Another obstacle, according to Mr. Wolski, is mindset. “Doctors have to recognize there’s a whole new field of emerging science on the endocannabinoid system. There is so much misinformation about it. That has to be overcome and the only way to do that is by physician education. This science about cannabinoids and how they work in the human body was discovered in the 1980s and 1990s. Doctors didn’t learn about this in med school. It’s incumbent on them to figure this out. They should be taking continuing medical education credits devoted to this.
“Marijuana works synergistically with opioids—it’s not one plus one equals two, it equals three or four. With marijuana, the body needs less opioid.

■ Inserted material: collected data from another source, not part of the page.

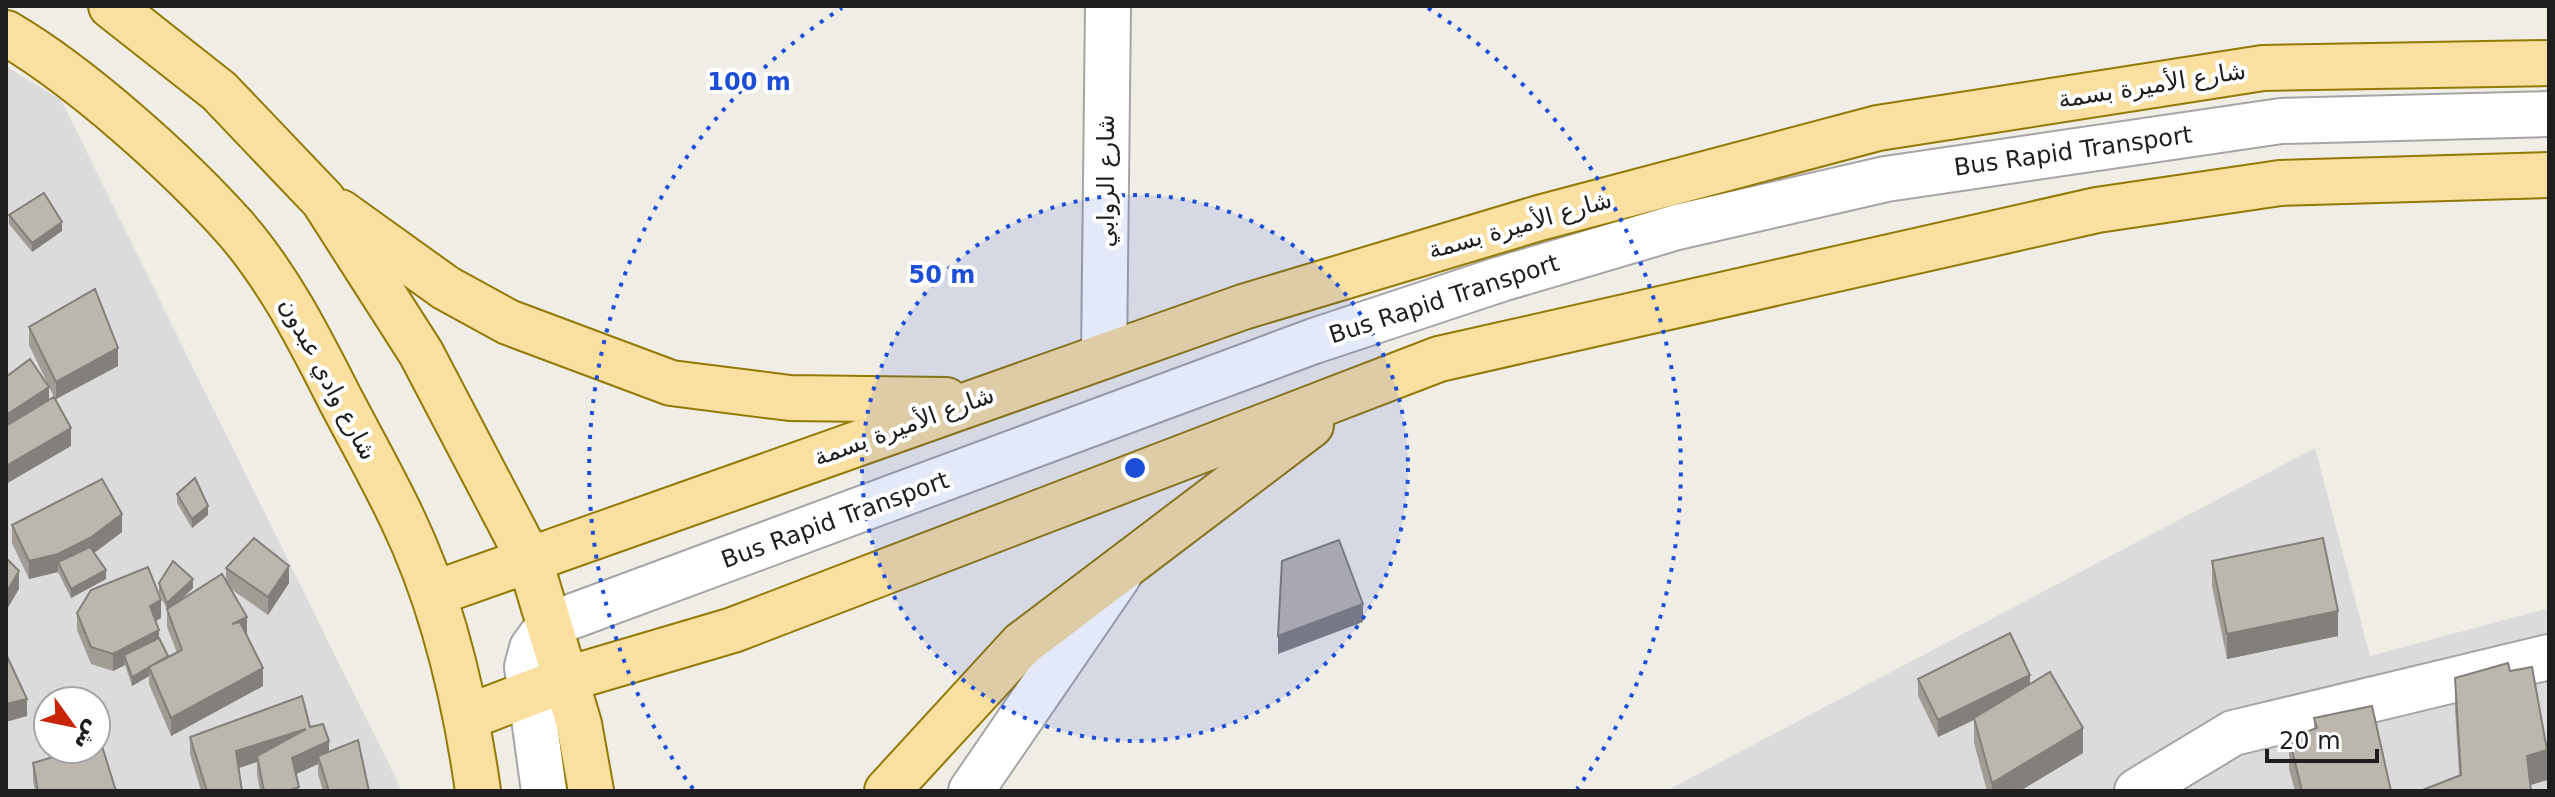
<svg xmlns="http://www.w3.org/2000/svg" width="2555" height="797" viewBox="0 0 2555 797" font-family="'DejaVu Sans',Vazirmatn,sans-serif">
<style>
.residential{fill:#dcdbdb;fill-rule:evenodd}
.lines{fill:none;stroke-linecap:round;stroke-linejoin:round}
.minor-casing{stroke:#a5a5a5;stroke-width:48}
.major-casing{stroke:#937905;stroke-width:48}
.minor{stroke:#fff;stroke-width:44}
.major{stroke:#f9dfa0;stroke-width:44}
.wall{fill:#a19d96}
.shaded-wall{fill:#837f7a}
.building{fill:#bbb6ae;stroke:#837f7a;stroke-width:2}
.ring{fill:none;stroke:#1d4ed8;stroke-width:4;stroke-dasharray:4 8}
.labels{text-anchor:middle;stroke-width:8;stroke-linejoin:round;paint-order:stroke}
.street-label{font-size:24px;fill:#1e1e1e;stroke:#fff}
.centre{fill:#1d4ed8;stroke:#fff;stroke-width:4}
.ring-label{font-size:24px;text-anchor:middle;font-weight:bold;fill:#1d4ed8;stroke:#fff;stroke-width:8;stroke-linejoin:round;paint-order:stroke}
</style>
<rect width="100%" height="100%" fill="#efede5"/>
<path class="residential" d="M6,66L61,100L402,791H6ZM48,701H96V749H48Z
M2315,448L2370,656L2549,608V791H1666Z"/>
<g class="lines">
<g class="minor-casing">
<path id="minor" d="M1104,356L1108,6
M544,791L527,667L532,648L549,625L1314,341L1501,279L1677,227L1886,179L2281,121L2549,114
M971,791L1119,575
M2137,791L2233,733L2549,657"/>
</g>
<g class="major-casing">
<path id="major" d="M111,6L219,91L323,200L421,353L530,561L579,724L591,791
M6,33C81,77 178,164 236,229C280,280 310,340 340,399C361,439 383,478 402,518C443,603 465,698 478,791
M340,212L446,288L508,322L671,383L790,398L946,400
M433,594L1243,307L1539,218L1878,128L2263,68L2549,63
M468,717L567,679L733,630L1439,359L2097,210L2280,183L2549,175
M887,791L1022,644L1311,425"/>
</g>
<use href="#minor" class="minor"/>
<use href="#major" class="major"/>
</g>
<path class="wall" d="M9,215L62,231L32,252L9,224Z
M29,327L118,366L56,399L71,446L49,400L54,397L29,345Z
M177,494L208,515L192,528L177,503Z
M12,525L122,532L94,553L106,579L71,598L58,572L29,579L12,543Z
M2212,561L2338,636L2227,659L2212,586Z
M226,568L289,583L268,615L231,589L263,686L171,736L149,684V676L132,686L125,665L113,671L91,664L77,630V613L161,618L156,621L159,638L168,657L177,653L167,627V610L159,592V583L193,588L180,601L226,581Z
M2455,678L2547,780L2530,785L2459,775L2455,709Z
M1918,679L2030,685L2083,753L2020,791H1987L1974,743V720L1938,737L1918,696Z
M2314,718L2391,791H2295L2289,769V738L2314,730Z
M310,727L329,752L369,791H323L318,774V764L296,774L299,791H260L257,774V762L239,768L242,791H201L190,754V737Z
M33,763L116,791H35L33,781Z"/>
<path class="shaded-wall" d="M62,222V231L32,252V243Z
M118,348V366L56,399V382Z
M49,387V405L6,433V415Z
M71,428V446L6,484V466Z
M208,506V515L192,528V519Z
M122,514V532L90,556L58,562V572L29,579V561Z
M289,566V583L268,615V597Z
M106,570V579L71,598V589Z
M19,571V589L6,611V593Z
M193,579V588L167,612V603Z
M161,600V618L150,624V606Z
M1363,604V622L1278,654V636Z
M2338,611V636L2227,659V634Z
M247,617V634L232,624Z
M159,630V648L124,655L125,665L113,671V654Z
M149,667V676L132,686V677Z
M263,668V686L171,736V718Z
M2030,675V693L1938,737V720Z
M27,699V716L6,722V704Z
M2083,728V753L2020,791H1992V783Z
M306,729L257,756V762L236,769V751Z
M329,741V758L318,756V764L292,776V758Z
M2547,750V780L2527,786V756Z"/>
<path class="building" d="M44,193L62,222L32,243L9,215Z
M95,289L118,348L56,382L29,327Z
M30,359L49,387L6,415V377Z
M54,397L71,428L6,466V426Z
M195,478L208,506L192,519L177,494Z
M102,479L122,514L90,538L58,554L29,561L12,525Z
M254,538L289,566L268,597L226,568Z
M2323,538L2338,611L2227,634L2212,561Z
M1339,540L1363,604L1278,636L1282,561Z
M90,547L106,570L71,589L58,562Z
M6,558L19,571L6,593Z
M173,561L193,579L167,603L159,583Z
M148,567L161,600L150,606L159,630L113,654L91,647L77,613L91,590Z
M222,574L247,617L232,624L240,622L263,668L171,718L149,667L182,650L167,609Z
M2010,633L2030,675L1938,720L1918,679Z
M159,638L168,656L132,677L124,655Z
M6,654L27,699L6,704Z
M2508,663L2510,671L2532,667L2547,750L2527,756L2531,791H2420L2461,775L2455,678Z
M2050,672L2083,728L1992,783L1974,718Z
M302,696L310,727L323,724L329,741L292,758L299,787L287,791H264L257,756L306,729L236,751L242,791H207L190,737Z
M2372,706L2391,791H2302L2289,738L2317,728L2314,718Z
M358,740L369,791H329L318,756Z
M101,743L116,791H38L33,763L80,749H96V744Z"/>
<circle cx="1135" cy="468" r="273" fill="#1d4ed8" fill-opacity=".12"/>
<g class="ring">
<circle cx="1135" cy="468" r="273"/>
<path d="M693 789A546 546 0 0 1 842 8M1428 8A546 546 0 0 1 1577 789"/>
</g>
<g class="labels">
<g class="street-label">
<text transform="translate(2152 85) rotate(-9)" y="8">شارع الأميرة بسمة</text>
<text transform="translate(2073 151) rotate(-8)" y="8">Bus Rapid Transport</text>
<text transform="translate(1106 181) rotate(-90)" y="8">شارع الروابي</text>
<text transform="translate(1520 225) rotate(-16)" y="8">شارع الأميرة بسمة</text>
<text transform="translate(1444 299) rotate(-18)" y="8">Bus Rapid Transport</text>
<text transform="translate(328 379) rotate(62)" y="8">شارع وادي عبدون</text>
<text transform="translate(904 426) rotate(-20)" y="8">شارع الأميرة بسمة</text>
<text transform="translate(835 520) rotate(-20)" y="8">Bus Rapid Transport</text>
</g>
</g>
<circle cx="1135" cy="468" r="12" class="centre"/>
<g class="ring-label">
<text x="749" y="90">100 m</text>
<text x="942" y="283">50 m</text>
</g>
<rect width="2555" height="797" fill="none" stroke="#1e1e1e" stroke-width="16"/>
<g transform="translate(72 725) rotate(123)"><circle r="38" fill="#ffffff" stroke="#a5a5a5" stroke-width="2"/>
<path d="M0-6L14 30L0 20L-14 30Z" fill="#c62307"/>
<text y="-12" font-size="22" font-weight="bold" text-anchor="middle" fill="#1e1e1e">ش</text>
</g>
<path d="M2267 749v12h110v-12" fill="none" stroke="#1e1e1e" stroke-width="4"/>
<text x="2279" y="749" font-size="24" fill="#1e1e1e" stroke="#ffffff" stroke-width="6" paint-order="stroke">20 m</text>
</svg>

Analgesic properties are enhanced, and some patients say they manage to go off these dangerous, potentially lethal drugs entirely when they use marijuana.”.
Whether New Jersey’s system will achieve the delicate balance between truly meeting public health needs and addressing concerns about misuse remains to be seen. One thing is clear, however: The state brings yet another model to the patchwork of solutions popping up across the country, and it’s attracting interest. Mr. Stevens has been busy fielding calls, not just from physicians and patients, but also representatives from other states. “I’ve spoken to states looking to create their program—New York, Connecticut, Delaware—they are looking at New Jersey as a guide.”